A while ago I promised to tell you more about my lemon tree. Well, today’s the day. I have to admit, I tried dragging the plant pot to various locations in an effort to get a half decent picture. Unfortunately everything is covered in vines so it was almost impossible to get a picture against a neutral/flat background (well, I love the vines, so I guess it’s fortunate that they’re there, just not when it comes to taking pictures). Anyways, as you can see it’s a pretty big plant; I’ve had it for about four years now and it’s grown quite a bit in that time.
It’s a fairly healthy plant that’s surprisingly easy to take care of. During the summer I water it very deeply once or twice a week (depending on how hot/windy/rainy it’s been) and fertilize it with an all-purpose mix when I remember, probably every other week or so.
That being said, it does require a lot of attention over the winter. I usually bring it inside in late August/early September after carefully inspecting it and trimming it back a bit. Once it’s inside I place it at our biggest and brightest window and mist it with water almost everyday, plus I have an actual humidifier going once we get into deep winter and the heat kicks on. Despite my best efforts it usually gets pretty leggy over the winter, so I cut back that weak winter growth before it goes back outside in the summer. Of course, it doesn’t go straight outside right away – I start by opening the window that it’s at during the day for a few days, then place it just outside the window for a few hours a day for several days (gradually increasing the length of time), eventually it goes outside permanently, remaining in a sheltered spot for while before I eventually move it to its summer home.
The scent of citrus blossoms is one of the best things I’ve ever experienced.
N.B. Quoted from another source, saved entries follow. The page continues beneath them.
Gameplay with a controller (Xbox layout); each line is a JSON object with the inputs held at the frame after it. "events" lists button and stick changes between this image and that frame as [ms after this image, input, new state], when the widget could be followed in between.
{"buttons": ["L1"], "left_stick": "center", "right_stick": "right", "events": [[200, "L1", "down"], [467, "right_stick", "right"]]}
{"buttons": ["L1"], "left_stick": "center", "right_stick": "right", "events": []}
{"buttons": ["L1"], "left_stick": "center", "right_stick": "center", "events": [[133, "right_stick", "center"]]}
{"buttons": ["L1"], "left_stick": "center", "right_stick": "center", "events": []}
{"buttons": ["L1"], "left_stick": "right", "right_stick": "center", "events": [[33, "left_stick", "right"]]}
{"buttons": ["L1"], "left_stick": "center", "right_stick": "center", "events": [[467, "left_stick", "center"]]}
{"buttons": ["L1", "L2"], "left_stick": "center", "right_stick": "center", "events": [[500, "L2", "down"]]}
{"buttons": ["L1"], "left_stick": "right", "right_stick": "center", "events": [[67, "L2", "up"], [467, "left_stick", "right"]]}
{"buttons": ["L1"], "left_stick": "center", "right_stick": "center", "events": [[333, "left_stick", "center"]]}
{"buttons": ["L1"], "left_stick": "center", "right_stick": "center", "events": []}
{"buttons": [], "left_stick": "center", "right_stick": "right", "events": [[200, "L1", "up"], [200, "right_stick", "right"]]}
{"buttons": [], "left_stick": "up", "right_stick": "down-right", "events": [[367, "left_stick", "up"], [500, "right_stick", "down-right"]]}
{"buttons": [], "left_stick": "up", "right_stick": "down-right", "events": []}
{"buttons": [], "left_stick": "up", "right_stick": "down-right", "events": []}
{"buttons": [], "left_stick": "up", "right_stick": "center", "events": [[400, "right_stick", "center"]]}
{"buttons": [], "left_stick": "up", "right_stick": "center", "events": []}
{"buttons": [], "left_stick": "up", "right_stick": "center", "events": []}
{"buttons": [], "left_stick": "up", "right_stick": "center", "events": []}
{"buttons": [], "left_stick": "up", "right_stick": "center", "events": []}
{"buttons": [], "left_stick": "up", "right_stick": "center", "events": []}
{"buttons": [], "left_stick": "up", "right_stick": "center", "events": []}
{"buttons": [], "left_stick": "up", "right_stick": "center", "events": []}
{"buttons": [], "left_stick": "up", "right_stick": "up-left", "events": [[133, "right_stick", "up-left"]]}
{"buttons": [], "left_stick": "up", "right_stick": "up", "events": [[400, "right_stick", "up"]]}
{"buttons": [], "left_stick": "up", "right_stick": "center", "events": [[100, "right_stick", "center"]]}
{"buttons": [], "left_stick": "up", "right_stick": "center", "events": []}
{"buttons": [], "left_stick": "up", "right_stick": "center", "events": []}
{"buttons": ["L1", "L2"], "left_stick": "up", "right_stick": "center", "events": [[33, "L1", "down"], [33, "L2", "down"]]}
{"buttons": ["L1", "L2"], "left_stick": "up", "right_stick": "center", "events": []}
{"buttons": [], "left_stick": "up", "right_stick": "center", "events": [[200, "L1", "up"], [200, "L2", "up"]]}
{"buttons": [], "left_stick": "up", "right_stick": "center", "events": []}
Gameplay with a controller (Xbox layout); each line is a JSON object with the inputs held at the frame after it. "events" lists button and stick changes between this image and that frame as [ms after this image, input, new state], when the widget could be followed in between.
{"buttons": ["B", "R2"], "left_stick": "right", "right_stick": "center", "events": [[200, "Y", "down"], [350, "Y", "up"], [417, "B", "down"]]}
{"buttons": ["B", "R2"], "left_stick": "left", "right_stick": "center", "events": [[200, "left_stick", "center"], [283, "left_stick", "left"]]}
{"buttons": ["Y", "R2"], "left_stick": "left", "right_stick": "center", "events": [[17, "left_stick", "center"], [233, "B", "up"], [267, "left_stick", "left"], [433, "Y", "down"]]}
When the plant is outside I just let the pollinators do their job, but when it blossoms inside over the winter I use a Q-tip and pollinate the flowers by hand. I know it seems like a lot of work when it’s spelled out like that, but it is so worth the effort.
They’ll eventually turn into these. I know there are a lot there, but in my experience many in the cluster will fall off as they get bigger, leaving me with two or three (rather than the nine currently in the image).
After many, many months of waiting I end up with usable lemons. This is the part where I confess to the fact that I don’t know if these are actually lemons or limes. I lost the tag years ago, but I’m 95% sure that I bought a lemon. Plus they taste like lemons. But they’re green – and no matter how long I leave them on the tree they never seem to get truly yellow. They taste good though, and that’s all that matters.
And of course, when life hands you lemons you make lemonade! I like to make a concentrate and then add water or club soda when I’m ready to drink it. For this batch (using five lemons) I started with two cups of sugar (one white, one brown), added enough boiling water to that to dissolve the sugar, and then once that cooled down I added that lemon juice.
As a general note, everything I’ve written about growing this lemon tree is based on personal experience. I’m not sure whether it’s standard or correct, but these methods have worked well for me.